Update 1/19: An Immigrations and Customs Enforcement Agency spokeswoman has given this statement to the Globalist:
“At this time, U.S. Immigration and Customs Enforcement (ICE) is reviewing Mr. Okere’s case to determine the appropriate next steps.”
This means, she clarified, that ICE has not decided to deport Okere as of yet.
Around 1000 people gathered in Garfield High School’s gymnasium on Monday to celebrate the life and legacy of Dr. Martin Luther King Jr., before marching across Capitol Hill in the thick of the snow.
King’s clarion call for equality and justice rings as strong today as it did in 1968, around the world and here at home.
In 1991, Nigerian journalist Nwogu Okere was killed for exposing corruption in his country. While King was shot and killed as he exited a hotel room, police gunned down Okere as he stepped out of his car.
The US State Department called it an “extrajudicial killing.” His wife ran away, carrying their one-year-old son.
That child, Al Okere, is now a 21-year-old Seattle-area pre-med student. He took to the stage at Garfield during the MLK rally.
Speaking softly as he leaned over the mic, he calmly told the story of his murdered father and his deported mother.

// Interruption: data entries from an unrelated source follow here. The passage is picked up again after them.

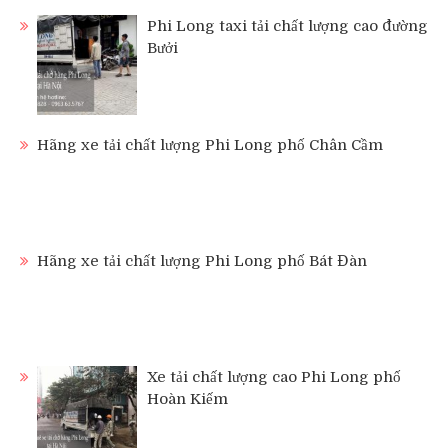
Phi Long taxi tải chất lượng cao đường
Bưởi
Hãng xe tải chất lượng Phi Long phố Chân Cầm
Hãng xe tải chất lượng Phi Long phố Bát Đàn
Xe tải chất lượng cao Phi Long phố
Hoàn Kiếm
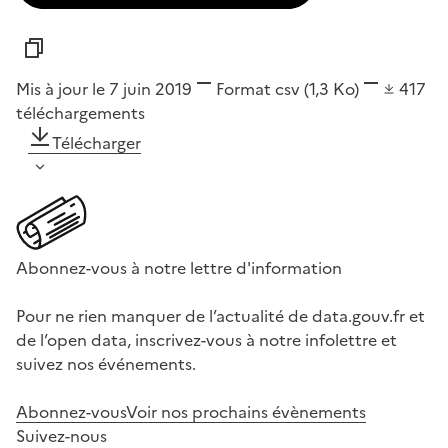
Mis à jour le 7 juin 2019
Format
csv
(1,3 Ko)
417
téléchargements
Télécharger
Abonnez-vous à notre lettre d'information
Pour ne rien manquer de l’actualité de data.gouv.fr et
de l’open data, inscrivez-vous à notre infolettre et
suivez nos événements.
Abonnez-vous
Voir nos prochains évènements
Suivez-nous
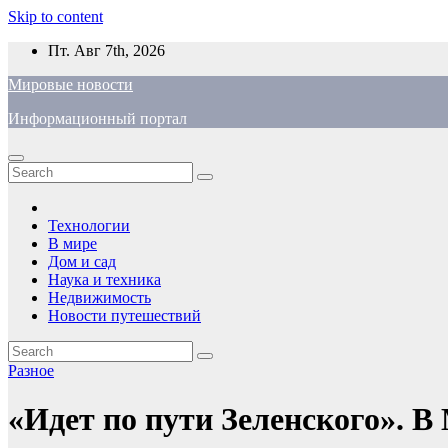
Skip to content
Пт. Авг 7th, 2026
Мировые новости
Информационный портал
Технологии
В мире
Дом и сад
Наука и техника
Недвижимость
Новости путешествий
Разное
«Идет по пути Зеленского». 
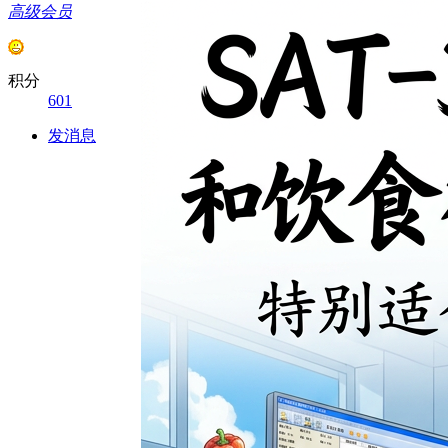
高级会员
积分
601
发消息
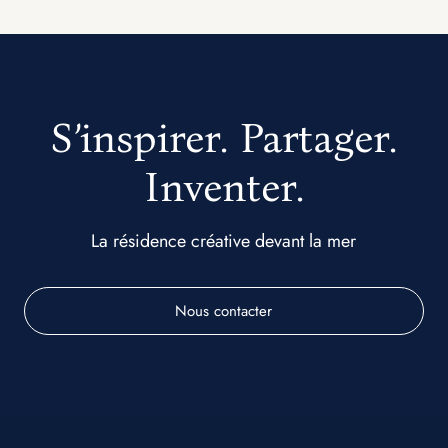
S’inspirer. Partager.
Inventer.
La résidence créative devant la mer
Nous contacter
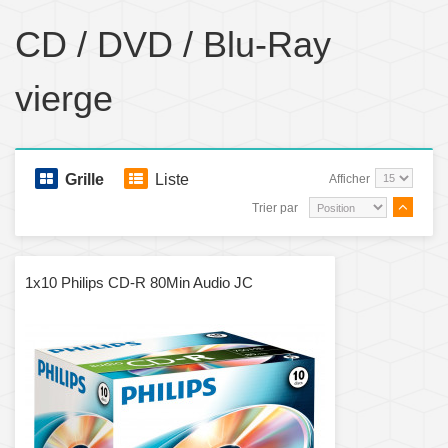
CD / DVD / Blu-Ray
vierge
Grille
Liste
Afficher
Trier par
1x10 Philips CD-R 80Min Audio JC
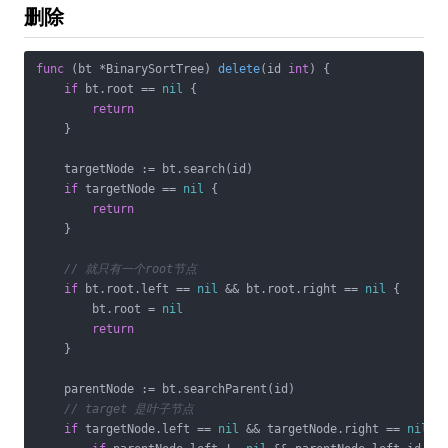
删除
func
(bt *BinarySortTree)
delete
(id 
int
)
 {

if
 bt.root == 
nil
 {

return
    }

    targetNode := bt.search(id)

if
 targetNode == 
nil
 {

return
    }

// 就只有一个root节点
if
 bt.root.left == 
nil
 && bt.root.right == 
nil
 {

        bt.root = 
nil
return
    }

    parentNode := bt.searchParent(id)

// target 是叶子节点
if
 targetNode.left == 
nil
 && targetNode.right == 
nil
 {
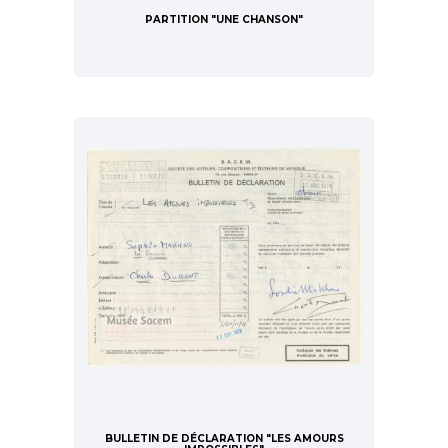
PARTITION "UNE CHANSON"
BULLETIN DE DÉCLARATION "LES AMOURS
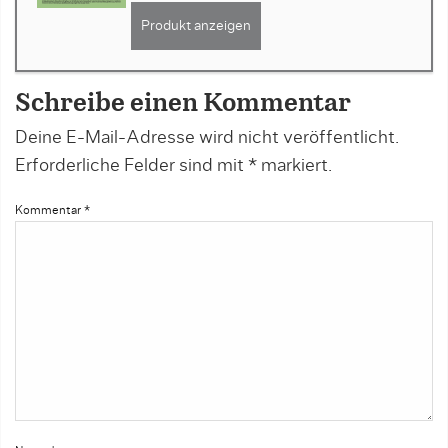
Produkt anzeigen
Schreibe einen Kommentar
Deine E-Mail-Adresse wird nicht veröffentlicht.
Erforderliche Felder sind mit
*
markiert.
Kommentar
*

Now Okere is facing deportation to Nigeria as well. “If they send me there, my life’s threatened,” he told the crowd. He says his mother is in hiding. He tells his story in this video:
“I’m terrified about going back to Nigeria. I’d either be killed or I’ll have to live in hiding like my mom,” Okere said. “My entire life is here. It would be like the end of my life.”
Okere was brought to the United States at age 5 by his mother on a tourist visa. He says their asylum case was denied because poor legal representation caused them to miss a court-appointed meeting.
(The Globalist has asked ICE to comment on Okere’s case. A spokesperson said the agency will release a statement Tuesday.)
For years Okere been advocating for the DREAM Act, which would provide undocumented young people the chance to go to school or join the military and obtain citizenship.
“The DREAM act means everything to me. It’s for people in my situation. It’s about people who’ve been here, who never committed a crime,” he said.
Carolyn Thurston, the director of the Student Transitions and Academic Resources program at Central Washington University, calls Okere a “pretty remarkable” student. She said he maintains a 4.0 grade point average. “He’s an amazing student who has worked very hard.”
Her program is for students who are “not admissible, for one reason or another. They don’t look good on paper.” Okere has been ineligible for financial aid because of his non-citizenship, Thurston says. His family has had to pay all of the rising tuition costs.
“I’m concerned that they have been separated for all these years,” Thurston told the Globalist, referring to Okere and his mother, Rosemary. “I also think of what kind of life he’ll have he can’t complete his education, after he’s come so far.”
She called the prospect of his deportation “outrageous.”
Okere says, he “absolutely” thought he was going to be detained and deported before he spoke during the Martin Luther King day rally on Monday.
“But I’m more hopeful now,” he said. “I feel like I’m getting a lot of support. It’s a better situation than it was a couple of days ago.”
He likened his father to Martin Luther King Jr.: “He spoke from the heart and was trying to stand up for justice.”
Now, he wants people to “keep their minds open and help – not just for me, but for others who are in situations like mine…It’s not right to just deport people, to end their whole lives as they know it in America.”
This post initially misstated Okere’s age as 19 and the year his father was killed as 1992. Thanks to commenter Tim!